Friday, December 26, 2008

the deepest blues

I wonder what the hell sucked the joy out of Christmas.

Christmas passed 13 minutes ago and I still haven’t done my Christmas shopping. It’s weird, really. The holiday season used to be the highlight of my year. I looked forward to shopping for gifts and wrapping them and stacking them under my nice little tree. This year, I tried to several times to go to the mall to shop for gifts. But when I get there, there’s always a reason to go home and postpone the whole thing. Things that never seemed to stop me all those Christmases ago… what happened? I just lost interest, I guess. It just stopped being fun and became more of a duty than anything else. And honestly, how can you even go about spending your hard earned money as a chore? This whole thing used to be so much fun. I miss those days. Maybe I am just getting old. Or maybe it’s something else.

I think it’s something else.

I have been thinking about leaving ever since I can remember. I wanted to live somewhere else. Last week, I was given the opportunity to do so. All I had to do was decide. And I couldn’t. I said I wanted to think about it more. Which is weird, coz I’ve always wanted to leave. And I knew that. Maybe I just got scared. All the comfort I know now will vanish once I leave… and then there’s the fear of the unknown.

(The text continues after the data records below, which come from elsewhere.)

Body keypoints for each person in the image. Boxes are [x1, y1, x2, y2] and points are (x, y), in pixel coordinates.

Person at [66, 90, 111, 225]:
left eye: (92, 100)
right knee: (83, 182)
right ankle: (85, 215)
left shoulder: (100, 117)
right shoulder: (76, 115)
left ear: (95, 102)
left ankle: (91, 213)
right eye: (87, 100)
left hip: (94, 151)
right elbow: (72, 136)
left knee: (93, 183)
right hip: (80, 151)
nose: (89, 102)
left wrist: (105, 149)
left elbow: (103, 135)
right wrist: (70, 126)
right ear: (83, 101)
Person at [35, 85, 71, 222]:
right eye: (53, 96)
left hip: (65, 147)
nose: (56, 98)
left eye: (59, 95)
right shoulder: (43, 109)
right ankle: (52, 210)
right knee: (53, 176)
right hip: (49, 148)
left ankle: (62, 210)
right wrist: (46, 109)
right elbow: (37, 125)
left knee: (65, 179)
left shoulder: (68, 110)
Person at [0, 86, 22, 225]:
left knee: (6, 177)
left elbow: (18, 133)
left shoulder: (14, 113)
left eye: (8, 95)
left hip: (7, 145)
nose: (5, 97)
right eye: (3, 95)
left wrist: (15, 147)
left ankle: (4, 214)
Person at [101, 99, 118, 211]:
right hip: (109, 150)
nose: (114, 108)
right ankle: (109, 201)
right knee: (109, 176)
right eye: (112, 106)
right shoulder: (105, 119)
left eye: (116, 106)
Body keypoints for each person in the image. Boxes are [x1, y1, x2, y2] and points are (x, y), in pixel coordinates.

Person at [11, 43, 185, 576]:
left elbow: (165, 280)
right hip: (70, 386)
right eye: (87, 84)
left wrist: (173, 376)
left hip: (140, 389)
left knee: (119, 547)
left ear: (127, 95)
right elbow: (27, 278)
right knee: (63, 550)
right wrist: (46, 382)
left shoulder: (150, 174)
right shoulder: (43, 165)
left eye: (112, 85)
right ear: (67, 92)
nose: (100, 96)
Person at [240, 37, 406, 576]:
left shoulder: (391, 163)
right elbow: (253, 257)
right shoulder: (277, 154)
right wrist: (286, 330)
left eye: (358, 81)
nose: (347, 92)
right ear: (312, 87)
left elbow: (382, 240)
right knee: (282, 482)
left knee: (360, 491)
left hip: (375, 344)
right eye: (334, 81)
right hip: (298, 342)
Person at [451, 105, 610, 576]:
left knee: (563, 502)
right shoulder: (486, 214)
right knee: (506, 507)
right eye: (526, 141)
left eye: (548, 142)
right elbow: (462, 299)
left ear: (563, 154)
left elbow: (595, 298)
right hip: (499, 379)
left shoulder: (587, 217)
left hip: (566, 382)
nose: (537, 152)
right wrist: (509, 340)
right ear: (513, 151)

My friends all think it’s a good idea to leave. They all agree that sometimes, you have to leave to make way for better things.

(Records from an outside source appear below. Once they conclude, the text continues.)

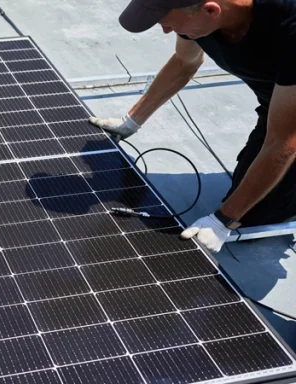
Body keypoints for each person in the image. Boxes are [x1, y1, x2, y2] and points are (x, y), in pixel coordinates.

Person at [89, 0, 296, 253]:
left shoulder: (289, 27)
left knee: (252, 217)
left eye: (168, 21)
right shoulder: (197, 20)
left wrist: (223, 220)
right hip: (278, 101)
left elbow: (284, 141)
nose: (165, 30)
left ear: (210, 10)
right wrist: (131, 121)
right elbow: (185, 62)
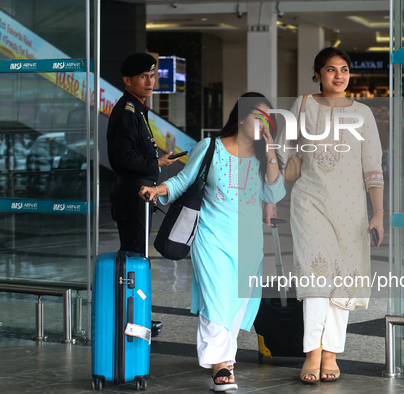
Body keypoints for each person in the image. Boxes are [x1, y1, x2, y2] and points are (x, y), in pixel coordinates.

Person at [139, 92, 285, 392]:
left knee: (238, 302)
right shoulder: (211, 147)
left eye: (267, 118)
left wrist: (271, 149)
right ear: (242, 117)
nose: (262, 122)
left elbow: (273, 194)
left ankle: (225, 357)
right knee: (217, 297)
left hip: (248, 242)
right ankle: (219, 365)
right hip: (211, 236)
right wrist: (159, 190)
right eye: (257, 115)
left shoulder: (263, 157)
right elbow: (184, 181)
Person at [275, 47, 384, 383]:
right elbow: (282, 153)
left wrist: (378, 211)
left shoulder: (363, 113)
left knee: (345, 277)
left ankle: (331, 352)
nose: (339, 76)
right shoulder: (303, 105)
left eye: (345, 69)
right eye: (331, 70)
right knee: (316, 274)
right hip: (310, 202)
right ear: (318, 74)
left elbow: (372, 167)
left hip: (351, 207)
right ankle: (312, 352)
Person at [106, 52, 178, 336]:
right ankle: (132, 321)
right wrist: (156, 163)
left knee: (136, 258)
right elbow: (122, 158)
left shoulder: (136, 109)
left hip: (139, 194)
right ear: (127, 80)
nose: (150, 82)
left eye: (152, 76)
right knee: (134, 259)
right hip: (132, 194)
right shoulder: (126, 111)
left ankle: (136, 317)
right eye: (143, 77)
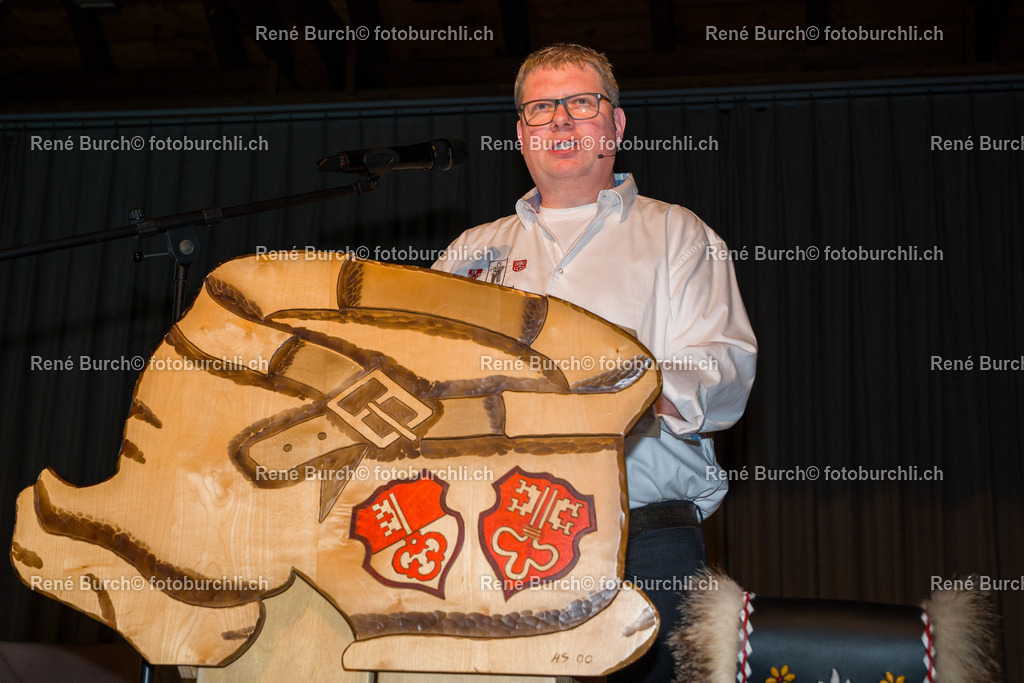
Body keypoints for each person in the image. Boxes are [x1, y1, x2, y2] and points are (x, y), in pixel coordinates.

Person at [433, 43, 757, 681]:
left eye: (581, 104)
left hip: (643, 541)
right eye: (542, 109)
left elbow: (724, 372)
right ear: (520, 133)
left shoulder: (677, 235)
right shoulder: (471, 253)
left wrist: (611, 391)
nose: (561, 122)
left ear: (616, 125)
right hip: (486, 542)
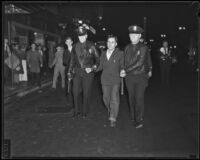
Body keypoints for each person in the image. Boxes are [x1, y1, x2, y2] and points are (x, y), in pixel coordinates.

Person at [67, 26, 100, 119]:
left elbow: (98, 59)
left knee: (86, 92)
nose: (81, 37)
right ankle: (76, 111)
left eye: (83, 35)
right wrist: (69, 71)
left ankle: (85, 111)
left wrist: (93, 68)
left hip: (88, 72)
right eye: (79, 36)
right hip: (77, 72)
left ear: (86, 35)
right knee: (75, 92)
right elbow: (72, 61)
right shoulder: (75, 47)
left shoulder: (91, 45)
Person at [122, 25, 149, 128]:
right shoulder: (127, 47)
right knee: (131, 98)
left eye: (135, 34)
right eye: (131, 34)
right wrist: (122, 69)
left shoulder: (143, 47)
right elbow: (124, 62)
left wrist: (125, 70)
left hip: (140, 77)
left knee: (139, 98)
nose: (132, 36)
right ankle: (133, 116)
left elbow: (139, 63)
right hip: (129, 78)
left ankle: (138, 119)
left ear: (139, 35)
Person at [96, 35, 125, 127]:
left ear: (116, 44)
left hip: (115, 79)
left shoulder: (120, 53)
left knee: (114, 98)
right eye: (108, 42)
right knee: (105, 98)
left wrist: (123, 70)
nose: (110, 44)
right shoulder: (103, 53)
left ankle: (113, 117)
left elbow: (122, 65)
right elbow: (100, 66)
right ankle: (111, 109)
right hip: (105, 79)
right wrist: (92, 68)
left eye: (112, 42)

I tell myself I can always come back anyway. If things don’t work out, then I can go back home and start again… or maybe I can go to another place and start there. The point is, I can pretty much go and start wherever and whenever I want. I am not bound by any chain. And frankly, I have more reasons to leave than to stay.

I still want to do my research and other preparations I feel I need to do before I sign anything. But I will definitely pursue this. Which is kinda sad, considering how I spent my potentially last Christmas here. I know I’ll look back on this and wish that I spent more time with the people I love and care for… but what’s done is done… I think I still have like at the very least, six months here. I’m going to miss everyone. But…

It’s time.

Sunday, December 7, 2008

backposts,rockstars and shoes

I back posted my second day in Pagudpud (to the moon and back). I have so many pictures of that trip that I want to post but I still haven't gotten around to posting them on a photo hosting site. I will post and back post the links as soon as I fix it.

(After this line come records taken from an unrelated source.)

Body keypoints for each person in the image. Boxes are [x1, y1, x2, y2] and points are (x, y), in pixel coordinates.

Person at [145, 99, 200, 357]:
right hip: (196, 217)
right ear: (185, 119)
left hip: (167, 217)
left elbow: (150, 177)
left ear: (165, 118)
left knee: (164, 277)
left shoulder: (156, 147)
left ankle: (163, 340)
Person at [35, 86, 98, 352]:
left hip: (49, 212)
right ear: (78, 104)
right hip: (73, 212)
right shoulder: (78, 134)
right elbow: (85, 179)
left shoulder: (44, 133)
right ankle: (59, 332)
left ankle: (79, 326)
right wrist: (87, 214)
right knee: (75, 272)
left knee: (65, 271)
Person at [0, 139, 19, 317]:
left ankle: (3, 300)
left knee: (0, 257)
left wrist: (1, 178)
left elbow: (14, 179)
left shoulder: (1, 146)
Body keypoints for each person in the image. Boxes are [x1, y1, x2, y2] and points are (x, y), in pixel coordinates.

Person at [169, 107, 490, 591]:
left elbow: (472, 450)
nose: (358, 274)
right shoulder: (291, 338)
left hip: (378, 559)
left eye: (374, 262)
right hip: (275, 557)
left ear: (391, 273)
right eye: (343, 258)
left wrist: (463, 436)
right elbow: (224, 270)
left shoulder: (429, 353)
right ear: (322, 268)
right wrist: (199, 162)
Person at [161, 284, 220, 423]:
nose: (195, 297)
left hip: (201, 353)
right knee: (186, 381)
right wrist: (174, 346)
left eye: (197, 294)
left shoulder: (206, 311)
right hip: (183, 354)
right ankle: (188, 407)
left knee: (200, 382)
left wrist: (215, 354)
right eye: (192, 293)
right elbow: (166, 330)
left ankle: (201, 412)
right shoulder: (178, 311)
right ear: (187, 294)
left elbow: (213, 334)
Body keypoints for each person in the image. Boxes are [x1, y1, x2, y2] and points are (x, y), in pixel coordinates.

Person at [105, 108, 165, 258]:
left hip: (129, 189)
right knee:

There are so many things going on right now. work, parties, concerts, shoes... which reminds me, i have to go get my nails done. now.

And did you count many times I typed the word "post" in the last 5 minutes?

Monday, December 1, 2008

an apple a day...

I have been really really sick since I got back home from my trip. I thought it was the flu, but after visiting the doctor yesterday, it turns out to be bronchitis. Crap. I guess that explains why I've been in so much pain the past week. The doctor won't let me go back to work yet. This couldn't have come at a worse time.

Speaking of work... I am looking at another job. I think I'll know on Wednesday. I really hope this turns well.

I haven't posted the continuation of my trip to Ilocos yet, but I will. As soon as I remember where I saved the drafts. haha. I will also post the pictures I took during the trip. I am still not sure which photo hosting site to post them on. I'll post the link here once I get everything together.

For now, I shall lie down and watch cartoons all day.